И вот тебе на прощание очень старый анекдот. Времен как раз того самого СССР, где тебе вдруг захотелось пожить. Он, хоть и старый, но при этом — буквально про тебя.
В детском саду воспитательница рассказывает детям: «Ребята! в прекрасной стране, которая называется Советский Союз, все дети живут счастливо и весело. Их никогда никто не обижает. Они живут дружно и радостно. Страна делает все, чтобы…» и так далее.
Тут маленькая девочка Танечка горько заплакала. «Почему ты плачешь, Таня?» — строго спросила воспитательница. «Я хочу в Советский Союз!» — сквозь рыдания сказала девочка”.
* * *
Из наслаждений жизни мало что сравнимо с наслаждением, связанным с работой (иногда удачной) по восстановлению контекста, по восстановлению общей картины какого-нибудь коммуникативного события из случайно услышанной фразы, из достигнувшего твоего чуткого и напряженного уха обрывка чужого разговора.

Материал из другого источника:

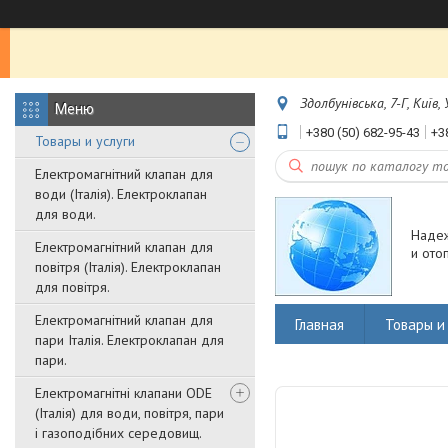
Здолбунівська, 7-Г, Київ,
+380 (50) 682-95-43
+3
Товары и услуги
Електромагнітний клапан для
води (Італія). Електроклапан
для води.
Наде
Електромагнітний клапан для
и ото
повітря (Італія). Електроклапан
для повітря.
Електромагнітний клапан для
Главная
Товары и 
пари Італія. Електроклапан для
пари.
Електромагнітні клапани ODE
(Італія) для води, повітря, пари
і газоподібних середовищ.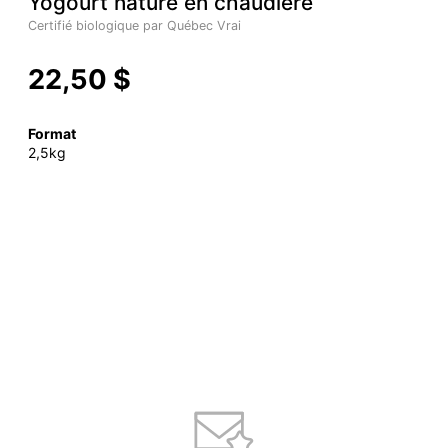
Yogourt nature en chaudière
Certifié biologique par Québec Vrai
22,50 $
Format
2,5kg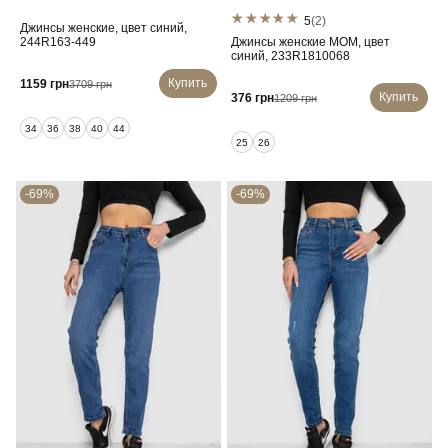
5
(2)
Джинсы женские, цвет синий,
244R163-449
Джинсы женские MOM, цвет
синий, 233R1810068
Купить
1159 грн
3709 грн
Купить
376 грн
1209 грн
34
36
38
40
44
25
26
-69%
-69%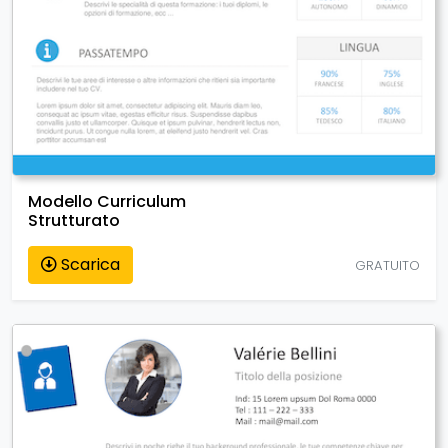
Modello Curriculum
Strutturato
Scarica
GRATUITO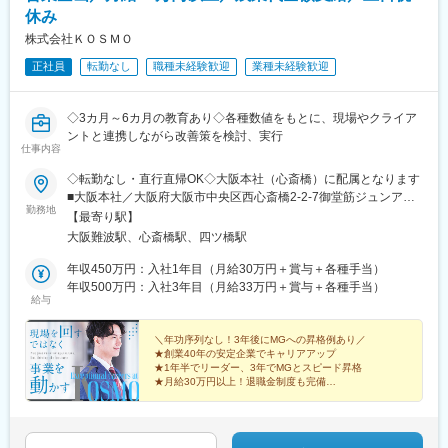
休み
株式会社ＫＯＳＭＯ
正社員
転勤なし
職種未経験歓迎
業種未経験歓迎
◇3カ月～6カ月の教育あり◇各種数値をもとに、現場やクライア
ントと連携しながら改善策を検討、実行
仕事内容
◇転勤なし・直行直帰OK◇大阪本社（心斎橋）に配属となります
■大阪本社／大阪府大阪市中央区西心斎橋2-2-7御堂筋ジュンアシ
勤務地
ダビル9F＜アクセス＞Osaka Metro「心斎橋駅」より徒歩5分各線
【最寄り駅】
「大阪難波駅」より徒歩5分各線「なんば駅」より徒歩5分※受動
大阪難波駅、心斎橋駅、四ツ橋駅
喫煙対策：屋内完全禁煙
年収450万円：入社1年目（月給30万円＋賞与＋各種手当）
年収500万円：入社3年目（月給33万円＋賞与＋各種手当）
給与
＼年功序列なし！3年後にMGへの昇格例あり／
★創業40年の安定企業でキャリアアップ
★1年半でリーダー、3年でMGとスピード昇格
★月給30万円以上！退職金制度も完備
★残業10時間以下・ノー残業デーあり
★土日祝休み・有給消化率100％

Ведь увлекательно же, согласитесь, из найденной в золе косточки, из фаланги мизинца восстановить полный облик того или иного существа.
Но бывают вещи совсем безнадежные, бывают загадки вовсе не разрешимые.
Вот, например, сегодня мимо меня прошли двое молоденьких полицейских, оживленно о чем-то беседующих. До моего слуха донеслось только то, что было произнесено одним из них. А произнесено было — причем отчетливо и раздельно — следующее: “Гарри. Кимович. Каспаров”. И все. И оба они тут же скрылись от меня в галдящей бестолковой толпе, так и не дав мне возможности хотя бы что-нибудь понять, хотя бы за что-нибудь зацепиться.
Можно ли так? И что теперь делать?
* * *
Время от времени — а теперь все чаще — возникает в разговорах известная идиома про “грабли”.
А я вспоминаю давнюю историю, где “грабли” фигурируют в самом буквальном смысле.
Однажды мне позвонила знакомая, с которой я договорился о деловой встрече, извинилась и сказала, что встреча не состоится по причине того, что она, знакомая, получила сотрясение мозга. Я, конечно, поинтересовался, как это произошло. И она, сквозь собственный хохот, рассказала мне такую историю.
Недели две тому назад, рассказала она, на своей даче она наступила ногой на грабли, которые стояли возле сарая. И набила себе изрядную шишку.
Через пару дней к ней на дачу приехали гости. Кто-то из гостей поинтересовался происхождением шишки. Вместо того чтобы просто рассказать про грабли, она зачем-то повела гостей к своему сараю, где пресловутые грабли находились все в том же положении. Подойдя к этим граблям, она сказала: “Дело было так” . И со всего маху повторила свой подвиг. Но в этот раз гораздо энергичнее, потому что перед этим она немножко выпила вина.
И вот — сотрясение мозга.
* * *
Первый раз я был в Ленинграде в совсем раннем детстве. Видимо, это было летом пятьдесят третьего, потому что в поезде по дороге туда я слышал разговор взрослых про то, что Берия оказался предателем и шпионом.
Из тогдашней поездки я запомнил только Петра на коне, Зимний дворец, то есть Эрмитаж, и Московский вокзал, который я не мог отличить от Зимнего.
А взрослым я попал туда уже в конце шестидесятых. Остановился я у приятеля, который, разумеется, жил в коммуналке. Зайдя на кухню, чтобы поставить чайник на плиту, я увидел, что все соседские женщины, которые постарше, дружно сушат в духовках сухари. На следующий день на кухне наблюдалась та же картина. Мне это показалось забавным. И я спросил у друга, чего это они все время сушат сухари. Его мой вопрос удивил: “А что, у вас разве этого не делают?” “Ну, делают, — говорю. — Но не каждый же день!”
Я быстро понял, в чем дело. Блокада. Столько лет прошло после войны, а они продолжали запасаться сухарями. Приятель сказал, что мешки с сухарями хранятся у них в комнатах под кроватями и на шкафах. Там же в картонных коробках лежат банки со сгущенкой. “Я к этому привык и даже не замечаю. Мама, пока не умерла, тоже так делала”.
Мой отец воевал на Ленинградском фронте. И даже там люди умирали с голоду. А это все-таки армия. Ее хоть как-то кормили. А что творилось в тылу…
У отца на фронте прошла язва. Зато была дистрофия. У меня есть его фронтовая фотография — лицо с ввалившимися щеками. На том участке, где был отец, стреляли не сильно, зато массово умирали от кровавого поноса.
В Ленинграде во время блокады жили три мамины тетки. Две умерли. Одна выжила, хотя и вскорости умерла. Я ее смутно помню. Она носила роскошное имя Стелла и умела играть на аккордеоне.